Às vezes falo em voz alta, quando estou sentada na poltrona perto da mesinha de livros de manhã ou quando estou sozinha no carro, dirigindo. Se alguém entra na sala, fico um pouco envergonhada com essa exteriorização da minha oração. Mas acho que falar com Deus em voz alta é algo que ajuda a me concentrar. E está se tornando um hábito entre amigos.
Como acontece com qualquer conversa entre amigos, os tópicos que compartilho com Jesus variam de tarefas práticas a esperanças específicas, bem como perguntas mais profundas. “Você pode me lembrar de passar no correio?”. “Sou muito grata pela professora da quarta série de Rhodes este ano”. “Eu estou me sentindo sozinha hoje. Você me ajudaria a saber que está aqui comigo e a acreditar nisso?”.
Eu me pergunto se Davi falava em voz alta, quando estava compondo seus salmos pela primeira vez. Ouvi dizer que os salmos foram cantados por muitas gerações, antes de serem registrados por escrito. Sou grata pelas orações escritas e pelos hinos que me dão palavras para expressar o que está em meu coração e me ensinam a orar. Mas a arte de conversar com Deus de forma espontânea e audível parece uma prática distante. Você acha que é absurdo considerar Deus um amigo que anda conosco dessa maneira tão trivial?
Acredito que exista um modesto vislumbre desse desejo de Deus em ser nosso amigo no seu generoso convite em Deuteronômio 6.6-7: “Que todas estas palavras que hoje lhe ordeno estejam em seu coração. Ensine-as com persistência a seus filhos. Converse sobre elas quando estiver sentado em casa, quando estiver andando pelo caminho, quando se deitar e quando se levantar”.
Austin Miles, autor de vários hinos, lançou este convite para nós de forma um pouco diferente: “Venho ao jardim sozinho / Enquanto as gotas de orvalho ainda umedecem as rosas […] E ele anda comigo, e ele fala comigo / E ele me diz que sou dele”.
Como é uma conversa cotidiana entre amigos? Meu professor de literatura da faculdade certa vez usou uma caneta vermelha, para me treinar a escrever com um ponto de vista consistente, que ajudasse o leitor a entender claramente a história. Se o objetivo é entender, então, certamente faremos bem em seguir esse conselho.

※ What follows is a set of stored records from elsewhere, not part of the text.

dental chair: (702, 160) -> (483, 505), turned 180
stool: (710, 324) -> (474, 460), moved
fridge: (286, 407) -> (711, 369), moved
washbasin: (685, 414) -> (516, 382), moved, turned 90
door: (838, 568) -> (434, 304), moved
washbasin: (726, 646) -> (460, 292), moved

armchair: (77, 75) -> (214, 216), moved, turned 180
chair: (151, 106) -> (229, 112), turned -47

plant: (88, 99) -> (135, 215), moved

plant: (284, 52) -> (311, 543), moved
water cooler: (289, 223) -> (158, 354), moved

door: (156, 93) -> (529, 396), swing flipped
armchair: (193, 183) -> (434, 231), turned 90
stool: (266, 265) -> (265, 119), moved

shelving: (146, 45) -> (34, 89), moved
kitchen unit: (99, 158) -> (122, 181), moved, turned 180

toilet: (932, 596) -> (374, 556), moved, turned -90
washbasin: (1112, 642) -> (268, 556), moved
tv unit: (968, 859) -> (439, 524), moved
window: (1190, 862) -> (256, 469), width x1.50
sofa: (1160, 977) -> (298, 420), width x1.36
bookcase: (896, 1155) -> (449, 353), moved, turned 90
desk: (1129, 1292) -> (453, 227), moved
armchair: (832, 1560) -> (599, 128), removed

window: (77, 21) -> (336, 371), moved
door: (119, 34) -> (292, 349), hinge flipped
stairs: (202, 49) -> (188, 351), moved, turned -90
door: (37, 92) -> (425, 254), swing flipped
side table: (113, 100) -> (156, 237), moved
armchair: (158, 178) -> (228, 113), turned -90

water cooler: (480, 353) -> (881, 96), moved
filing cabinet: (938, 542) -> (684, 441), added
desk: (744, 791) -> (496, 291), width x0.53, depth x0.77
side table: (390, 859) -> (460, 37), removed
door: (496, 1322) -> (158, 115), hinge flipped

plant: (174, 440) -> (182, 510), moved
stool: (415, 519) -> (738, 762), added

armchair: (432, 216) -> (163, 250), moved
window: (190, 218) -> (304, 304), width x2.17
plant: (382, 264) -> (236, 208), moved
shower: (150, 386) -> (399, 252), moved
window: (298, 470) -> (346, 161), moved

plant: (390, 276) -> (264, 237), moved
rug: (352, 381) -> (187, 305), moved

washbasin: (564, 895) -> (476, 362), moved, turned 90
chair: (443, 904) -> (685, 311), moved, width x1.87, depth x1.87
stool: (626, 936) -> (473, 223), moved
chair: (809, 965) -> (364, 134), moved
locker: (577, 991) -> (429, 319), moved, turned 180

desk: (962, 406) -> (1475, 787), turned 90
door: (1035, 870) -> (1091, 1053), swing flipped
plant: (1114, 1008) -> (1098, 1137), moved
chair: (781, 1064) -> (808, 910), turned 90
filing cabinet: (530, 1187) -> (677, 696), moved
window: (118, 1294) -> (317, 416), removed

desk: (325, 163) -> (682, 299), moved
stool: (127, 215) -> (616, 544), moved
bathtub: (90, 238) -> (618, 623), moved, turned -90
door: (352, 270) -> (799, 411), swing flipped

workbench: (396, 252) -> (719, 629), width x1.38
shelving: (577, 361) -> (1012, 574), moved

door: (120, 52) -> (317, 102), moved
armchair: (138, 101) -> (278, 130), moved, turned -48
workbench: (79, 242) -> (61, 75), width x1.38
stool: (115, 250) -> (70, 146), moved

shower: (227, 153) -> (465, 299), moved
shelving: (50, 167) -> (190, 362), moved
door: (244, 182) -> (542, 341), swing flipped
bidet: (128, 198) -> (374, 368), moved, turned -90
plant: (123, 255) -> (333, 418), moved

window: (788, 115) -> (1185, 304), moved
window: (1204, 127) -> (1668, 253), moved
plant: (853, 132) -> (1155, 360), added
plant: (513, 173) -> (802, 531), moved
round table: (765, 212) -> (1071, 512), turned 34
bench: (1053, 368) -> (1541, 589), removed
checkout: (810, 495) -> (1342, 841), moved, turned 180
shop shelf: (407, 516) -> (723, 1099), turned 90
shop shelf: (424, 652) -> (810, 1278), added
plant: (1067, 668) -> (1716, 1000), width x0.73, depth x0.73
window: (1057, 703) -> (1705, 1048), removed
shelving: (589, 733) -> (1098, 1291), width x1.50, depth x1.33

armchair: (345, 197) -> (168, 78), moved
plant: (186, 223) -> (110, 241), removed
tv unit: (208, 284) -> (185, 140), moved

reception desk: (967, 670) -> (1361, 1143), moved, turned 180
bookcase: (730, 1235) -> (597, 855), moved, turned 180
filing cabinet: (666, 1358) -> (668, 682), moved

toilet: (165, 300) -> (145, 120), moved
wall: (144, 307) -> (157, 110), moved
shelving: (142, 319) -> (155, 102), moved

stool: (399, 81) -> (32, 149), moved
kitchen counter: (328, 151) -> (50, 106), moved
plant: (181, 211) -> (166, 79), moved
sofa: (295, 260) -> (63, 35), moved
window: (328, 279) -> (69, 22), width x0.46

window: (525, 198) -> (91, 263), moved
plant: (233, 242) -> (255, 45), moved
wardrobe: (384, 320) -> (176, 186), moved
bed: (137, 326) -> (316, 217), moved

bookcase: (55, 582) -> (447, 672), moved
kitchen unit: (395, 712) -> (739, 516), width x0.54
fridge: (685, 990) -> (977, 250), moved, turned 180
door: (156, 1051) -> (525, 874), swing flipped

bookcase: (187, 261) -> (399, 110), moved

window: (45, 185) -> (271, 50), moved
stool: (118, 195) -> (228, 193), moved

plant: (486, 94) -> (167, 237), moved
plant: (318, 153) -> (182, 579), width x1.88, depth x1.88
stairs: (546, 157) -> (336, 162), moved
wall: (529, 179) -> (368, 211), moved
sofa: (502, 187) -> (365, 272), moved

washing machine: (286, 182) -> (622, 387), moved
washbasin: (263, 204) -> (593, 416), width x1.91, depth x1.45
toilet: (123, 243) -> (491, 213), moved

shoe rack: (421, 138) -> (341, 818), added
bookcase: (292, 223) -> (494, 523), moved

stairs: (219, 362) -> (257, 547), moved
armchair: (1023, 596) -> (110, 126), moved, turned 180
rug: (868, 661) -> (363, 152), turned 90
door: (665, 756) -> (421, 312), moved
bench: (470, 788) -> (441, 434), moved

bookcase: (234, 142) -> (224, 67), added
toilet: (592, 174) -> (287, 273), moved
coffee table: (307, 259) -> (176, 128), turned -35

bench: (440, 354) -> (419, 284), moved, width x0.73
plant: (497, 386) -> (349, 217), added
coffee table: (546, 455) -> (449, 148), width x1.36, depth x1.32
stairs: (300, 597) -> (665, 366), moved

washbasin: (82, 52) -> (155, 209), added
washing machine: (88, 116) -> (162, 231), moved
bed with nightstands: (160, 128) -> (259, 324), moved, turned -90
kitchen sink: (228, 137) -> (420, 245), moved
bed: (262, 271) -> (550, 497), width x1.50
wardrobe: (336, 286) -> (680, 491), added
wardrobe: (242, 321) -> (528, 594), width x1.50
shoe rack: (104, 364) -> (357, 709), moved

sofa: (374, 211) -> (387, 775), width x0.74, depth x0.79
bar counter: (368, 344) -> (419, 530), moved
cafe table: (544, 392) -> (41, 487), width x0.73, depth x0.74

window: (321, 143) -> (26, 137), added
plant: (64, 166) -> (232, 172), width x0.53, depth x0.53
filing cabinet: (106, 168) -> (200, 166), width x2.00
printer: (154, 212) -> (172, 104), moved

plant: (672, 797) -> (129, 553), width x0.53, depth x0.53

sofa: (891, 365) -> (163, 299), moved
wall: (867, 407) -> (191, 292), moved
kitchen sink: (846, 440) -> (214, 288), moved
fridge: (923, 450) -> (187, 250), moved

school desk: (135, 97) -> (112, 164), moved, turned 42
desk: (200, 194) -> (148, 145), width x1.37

Mas, talvez, ser plenamente humano signifique admitir que nosso ponto de vista é inerentemente complexo, misterioso e está sempre mudando. Como um prisma sob a luz do sol, nossas almas e histórias refletem a luz de Deus em milhares de direções ao mesmo tempo. E, diferentemente das aulas de literatura, no caso da oração é bom lembrar que nossas palavras não são classificadas com uma caneta vermelha.
Na amizade com Deus, um ponto de vista fluido nos ajuda a enxergar além do entendimento, e vislumbrar a beleza infinita de Deus. Ao falarmos abertamente com Jesus sobre os acontecimentos, os sentimentos e os relacionamentos do nosso dia, somos atraídos para um verdadeiro companheirismo e nossos corações são movidos a adorar.
Um dos meus salmos favoritos é o Salmo 62. Nele, como em grande parte da literatura poética das Escrituras, vemos súbitas mudanças de ponto de vista na voz do autor. Davi finca sua bandeira no versículo 1: “A minha alma descansa somente em Deus”. Em seguida, relata os atos fiéis de Deus nos dois primeiros versículos e, mais adiante, no versículo 5, Davi persuade a própria alma novamente a crer e a descansar: “Descanse somente em Deus, ó minha alma”.
No versículo 8, ele se vira e exorta seu povo a fazer o mesmo: “Confie nele em todos os momentos, ó povo; derrame diante dele o coração”. Por fim, Davi pessoalmente reafirma Deus, nas últimas linhas: “contigo, Senhor, está o amor leal.” (v. 12).
Deus revela suas impressões digitais em nossa vida de mil maneiras diferentes. Sua redenção se estende a cada molécula do universo, e toca a ciência, a literatura, a arte, a psicologia, a matemática e a história. Todas as coisas foram feitas por ele e para ele. Nele tudo subsiste (Cl 1.16-17) e ele age em todas as coisas para o bem supremo daqueles que o amam (Rm 8.28).
A convite de Deus e com a ajuda do Espírito Santo, que possamos derramar nosso coração para ele, em todos os momentos — em voz alta no carro, ao redor da mesa de jantar ou em uma brincadeira divertida na floresta. Que nossas palavras fluam de volta para ele, honestas e sem filtros.
Embora falar casualmente e em voz alta com Deus o dia todo possa ser uma prática social um tanto estranha, Davi nos lembra que também é uma antiga tradição de sanidade do evangelho, que alinha nosso coração ao consolo eterno da amizade com Deus.